クリフは倒れる世界樹の側面に立ち、呟いた。

古代人の技術によって構築されたそれは、途中でへし折れることなく真っ直ぐ倒れ、軸線上にある全てを踏み潰して行った。


「__アルテスと名乗ろうか」


クリフは、以前列車で見た不可解な夢を思い出していた。

テュポンの亡骸は、依然として激しく燃え盛り、黄金の炎を纏った火山弾として周囲に降り注ぎ続けていた。
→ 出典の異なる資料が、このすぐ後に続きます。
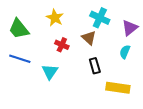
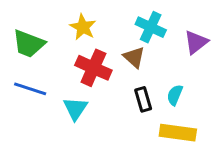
green trapezoid: (19, 29) -> (29, 44), turned -30
red cross: (62, 45) -> (93, 68), size x1.6
cyan semicircle: (125, 52) -> (175, 95), moved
雷は依然として止む事はなく、残存する生物を次々と焼き払っていた。


「そう、こんなので良いんだよ……羽虫共も目減りして、あぁ……気分が良い」


世界樹が完全に倒れ、轟音と共に土煙を撒き散らす中、アルテスはその場に腰を下ろした。

目下では巨大な亀裂と溶岩で溢れており、頬杖を突いて微笑むその様は、地獄の主のようだった。


彼が本来持ち合わせていた人間性は深く沈み、暴虐にして気まぐれな()()が溢れ出していた。
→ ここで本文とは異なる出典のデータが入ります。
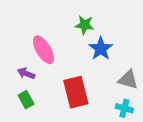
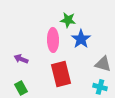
pink ellipse: (43, 50) -> (53, 40), moved, turned 30
green rectangle: (26, 100) -> (21, 88), moved

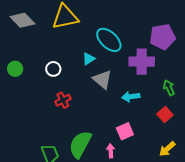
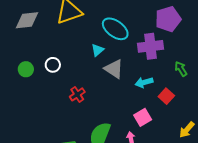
gray diamond: (22, 20) -> (27, 20), turned -45
white circle: (53, 69) -> (53, 65), moved
red square: (165, 114) -> (166, 96), moved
彼は瞑目し、(こらえ)えるように笑っていたその時、彼の口元から笑みが消えた。


「また煩わしいのが増えたな。それも、二つか?」


アルテスは空を見上げると、白色の流星が彼に向かって落ちて来た。


「クリフ!!」


流星の正体は、シルヴィアだった。

彼女は焦った様子でクリフに近付き、息を呑んだ。

シルヴィアは、龍の特徴を得た彼から異質な雰囲気を感じ取っていた。

まるで、彼ではないような.……


「何やってるの!?こんな事したら、魔物だけじゃなくて、街の人だって__」


話の途中で眉間を寄せたアルテスに、シルヴィアは言葉を失った。


「眩しい……さっきのよりも目障りだ」


アルテスは剣を振り上げ、シルヴィアへと振り下ろした。


「えっ……」


彼女は起こっている事が理解出来なかった。

兄であり、父のようでもあった彼が、私を殺そうとしている。

彼から曇りない愛情を受け続けて育ったからこそ、今の状況が理解出来なかった。

理解を、拒んでいた。


「どうして?」


彼女は弱々しく呟く。

刃が喉元に迫った時、起こせた行動はそれだけだった。


切先が触れるその瞬間、遠方から飛来した金槌がアルテスの側頭部に直撃した。


「あ……?」


ガラスの砕ける音と共に、アルテスの頭が砕け散り、爆散した。


「何……っ……?」


シルヴィアは、悲痛な声を漏らした。

多過ぎる情報を前に顔を歪ませ、立ち尽くしてしまった。


金槌は主の方向へと戻り、世界樹の残骸にニールが降り立った。

アルテスは欠損した頭部を再生させ、割って入った彼を睨んだ。

対して、ニールは大きく息を吸った。


「クリフ!!!お前何してやがる!!!!」


絶叫にも似た怒声と共に、彼は周囲から無数の剣を呼び出した。